İklim stratejisini yetersiz bulan aktivistlerden Atlas Sarrafoğlu da, Türkiye’nin COP29’da açıkladığı iklim stratejisinin fosil yakıtların terk edilmesi ve net sıfır hedeflerine ulaşılması için gerekli adımları atmaktan uzak olduğunu söyledi.
“DOĞA, YARIM TEDBİRLERİ DEĞİL, RADİKAL DEĞİŞİMİ BEKLİYOR”
Sarrafoğlu, bu davadaki amaçlarını şu sözlerle açıkladı: “Rüzgarın yönünü değiştirebiliriz. İklim eyleminden çok şey kazanabiliriz; yaşanabilir bir gelecek ve gerçek eşitlik. Emisyonlarımız artmaya devam ederken, davamız bunu durdurmak ve adil ve sürdürülebilir bir gelecek inşa etmek için çok önemli.
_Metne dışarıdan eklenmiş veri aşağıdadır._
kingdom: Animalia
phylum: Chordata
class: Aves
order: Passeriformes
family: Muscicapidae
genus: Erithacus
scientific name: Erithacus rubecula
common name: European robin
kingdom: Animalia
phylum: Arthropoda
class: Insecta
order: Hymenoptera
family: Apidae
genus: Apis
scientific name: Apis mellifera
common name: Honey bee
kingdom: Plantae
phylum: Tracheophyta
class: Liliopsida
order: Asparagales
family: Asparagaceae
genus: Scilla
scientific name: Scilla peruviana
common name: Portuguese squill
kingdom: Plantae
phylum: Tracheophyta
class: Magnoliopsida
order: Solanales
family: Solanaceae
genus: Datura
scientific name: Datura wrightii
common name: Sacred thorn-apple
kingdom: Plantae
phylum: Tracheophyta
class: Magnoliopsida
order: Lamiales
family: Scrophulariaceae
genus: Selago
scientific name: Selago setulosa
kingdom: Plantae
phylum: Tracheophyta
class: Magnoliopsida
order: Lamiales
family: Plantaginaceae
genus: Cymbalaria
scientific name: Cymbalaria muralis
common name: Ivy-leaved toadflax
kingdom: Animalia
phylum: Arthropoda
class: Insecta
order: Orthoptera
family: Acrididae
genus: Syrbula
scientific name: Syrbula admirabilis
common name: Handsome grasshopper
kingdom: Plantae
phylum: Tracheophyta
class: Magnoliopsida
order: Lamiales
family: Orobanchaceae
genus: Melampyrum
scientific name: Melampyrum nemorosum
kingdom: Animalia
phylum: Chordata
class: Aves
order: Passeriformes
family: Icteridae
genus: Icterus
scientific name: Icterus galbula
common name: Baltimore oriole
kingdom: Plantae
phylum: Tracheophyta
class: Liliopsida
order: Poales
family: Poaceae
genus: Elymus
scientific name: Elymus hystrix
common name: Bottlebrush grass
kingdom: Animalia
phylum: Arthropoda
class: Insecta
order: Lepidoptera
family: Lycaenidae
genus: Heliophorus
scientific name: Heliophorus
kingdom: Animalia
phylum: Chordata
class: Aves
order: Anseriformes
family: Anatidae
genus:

Hedef koymak yetmez; doğa, yarım tedbirleri değil, radikal değişimi bekliyor.”
Ela Naz Birdal ise, Türkiye’nin ilk iklim davasını açarak, Paris Anlaşması’nın gerekliliklerinin yerine getirilmesi için önemli bir adım attıklarını hatırlattı. Bu davanın yalnızca sera gazı emisyonlarını düzenlemekle kalmayıp, iklim krizinin çocuklar ve gençler üzerindeki temel haklar üzerindeki etkilerini de gözler önüne serdiğini vurguladı.